Saved entries
□ □ □ □ □ □ □

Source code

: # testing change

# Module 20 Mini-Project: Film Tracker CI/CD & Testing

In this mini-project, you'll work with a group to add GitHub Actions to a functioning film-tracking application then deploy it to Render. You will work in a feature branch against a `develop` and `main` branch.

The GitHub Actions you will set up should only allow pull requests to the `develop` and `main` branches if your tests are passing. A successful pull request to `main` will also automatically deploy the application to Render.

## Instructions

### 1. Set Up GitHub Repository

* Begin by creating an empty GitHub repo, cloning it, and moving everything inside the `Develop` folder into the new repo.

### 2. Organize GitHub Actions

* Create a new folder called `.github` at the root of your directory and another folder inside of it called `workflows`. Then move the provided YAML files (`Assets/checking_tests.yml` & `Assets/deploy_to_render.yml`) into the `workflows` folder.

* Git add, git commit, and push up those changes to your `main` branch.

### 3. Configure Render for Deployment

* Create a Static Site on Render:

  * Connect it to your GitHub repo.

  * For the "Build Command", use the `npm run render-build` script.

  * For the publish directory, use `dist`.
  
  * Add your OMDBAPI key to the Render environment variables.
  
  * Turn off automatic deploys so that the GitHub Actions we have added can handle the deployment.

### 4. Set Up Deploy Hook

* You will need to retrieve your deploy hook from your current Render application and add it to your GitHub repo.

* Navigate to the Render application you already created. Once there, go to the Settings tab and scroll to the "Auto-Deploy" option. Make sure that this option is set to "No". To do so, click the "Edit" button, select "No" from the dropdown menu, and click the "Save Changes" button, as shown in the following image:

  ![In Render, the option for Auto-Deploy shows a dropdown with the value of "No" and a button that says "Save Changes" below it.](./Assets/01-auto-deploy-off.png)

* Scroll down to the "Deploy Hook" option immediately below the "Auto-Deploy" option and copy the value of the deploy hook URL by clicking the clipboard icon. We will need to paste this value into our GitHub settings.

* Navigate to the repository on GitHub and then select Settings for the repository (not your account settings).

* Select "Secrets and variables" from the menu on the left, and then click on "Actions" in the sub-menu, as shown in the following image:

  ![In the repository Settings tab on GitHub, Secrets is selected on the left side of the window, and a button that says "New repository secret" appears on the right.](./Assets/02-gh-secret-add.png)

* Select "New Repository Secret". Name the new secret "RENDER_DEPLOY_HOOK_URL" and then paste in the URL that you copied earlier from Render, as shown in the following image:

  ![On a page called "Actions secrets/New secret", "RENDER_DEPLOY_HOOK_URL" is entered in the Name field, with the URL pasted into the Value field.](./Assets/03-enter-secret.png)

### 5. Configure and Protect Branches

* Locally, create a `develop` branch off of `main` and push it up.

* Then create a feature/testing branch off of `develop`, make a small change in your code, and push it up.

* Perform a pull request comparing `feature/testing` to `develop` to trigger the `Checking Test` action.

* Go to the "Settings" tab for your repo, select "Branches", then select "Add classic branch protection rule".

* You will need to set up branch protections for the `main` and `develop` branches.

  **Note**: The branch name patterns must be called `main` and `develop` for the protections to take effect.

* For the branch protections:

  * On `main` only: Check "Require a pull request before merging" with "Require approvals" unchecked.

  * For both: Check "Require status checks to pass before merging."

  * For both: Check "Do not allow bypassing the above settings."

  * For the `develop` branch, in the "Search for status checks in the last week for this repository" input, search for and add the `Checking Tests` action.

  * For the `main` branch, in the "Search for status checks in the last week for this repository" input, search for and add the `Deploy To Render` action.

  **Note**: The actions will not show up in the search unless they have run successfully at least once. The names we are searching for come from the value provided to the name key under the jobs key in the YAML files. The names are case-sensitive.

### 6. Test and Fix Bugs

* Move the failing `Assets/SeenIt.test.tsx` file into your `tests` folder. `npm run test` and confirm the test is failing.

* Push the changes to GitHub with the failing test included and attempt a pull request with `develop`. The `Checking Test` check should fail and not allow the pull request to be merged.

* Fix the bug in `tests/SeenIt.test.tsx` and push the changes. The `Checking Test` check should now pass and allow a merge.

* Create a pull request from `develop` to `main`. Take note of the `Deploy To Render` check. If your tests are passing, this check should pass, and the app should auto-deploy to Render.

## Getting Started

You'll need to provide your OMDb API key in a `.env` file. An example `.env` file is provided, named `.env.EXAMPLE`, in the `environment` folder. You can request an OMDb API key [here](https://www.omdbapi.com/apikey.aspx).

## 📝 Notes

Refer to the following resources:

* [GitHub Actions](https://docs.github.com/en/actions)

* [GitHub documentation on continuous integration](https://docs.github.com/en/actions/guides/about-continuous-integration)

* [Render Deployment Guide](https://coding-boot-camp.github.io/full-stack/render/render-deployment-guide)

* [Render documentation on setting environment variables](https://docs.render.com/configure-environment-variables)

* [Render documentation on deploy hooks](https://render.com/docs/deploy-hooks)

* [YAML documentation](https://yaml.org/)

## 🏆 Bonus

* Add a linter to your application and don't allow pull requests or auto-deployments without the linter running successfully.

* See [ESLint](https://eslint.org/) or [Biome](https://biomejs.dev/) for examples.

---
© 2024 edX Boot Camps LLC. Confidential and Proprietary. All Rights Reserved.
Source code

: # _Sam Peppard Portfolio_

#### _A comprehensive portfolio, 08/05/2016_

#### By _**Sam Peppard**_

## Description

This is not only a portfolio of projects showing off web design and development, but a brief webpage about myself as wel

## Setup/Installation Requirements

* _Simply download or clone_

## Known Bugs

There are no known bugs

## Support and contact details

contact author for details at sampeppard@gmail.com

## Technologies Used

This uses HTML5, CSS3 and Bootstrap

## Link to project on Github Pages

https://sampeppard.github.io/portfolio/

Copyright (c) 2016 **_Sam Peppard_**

□ □ □ □ □ □ □

**What to do**
Repeat exactly the lines from the line containing "## Link to project on Github Pages" through the last line of the records above, including both, and nothing else.

**Written answer**
## Link to project on Github Pages

https://sampeppard.github.io/portfolio/

Copyright (c) 2016 **_Sam Peppard_**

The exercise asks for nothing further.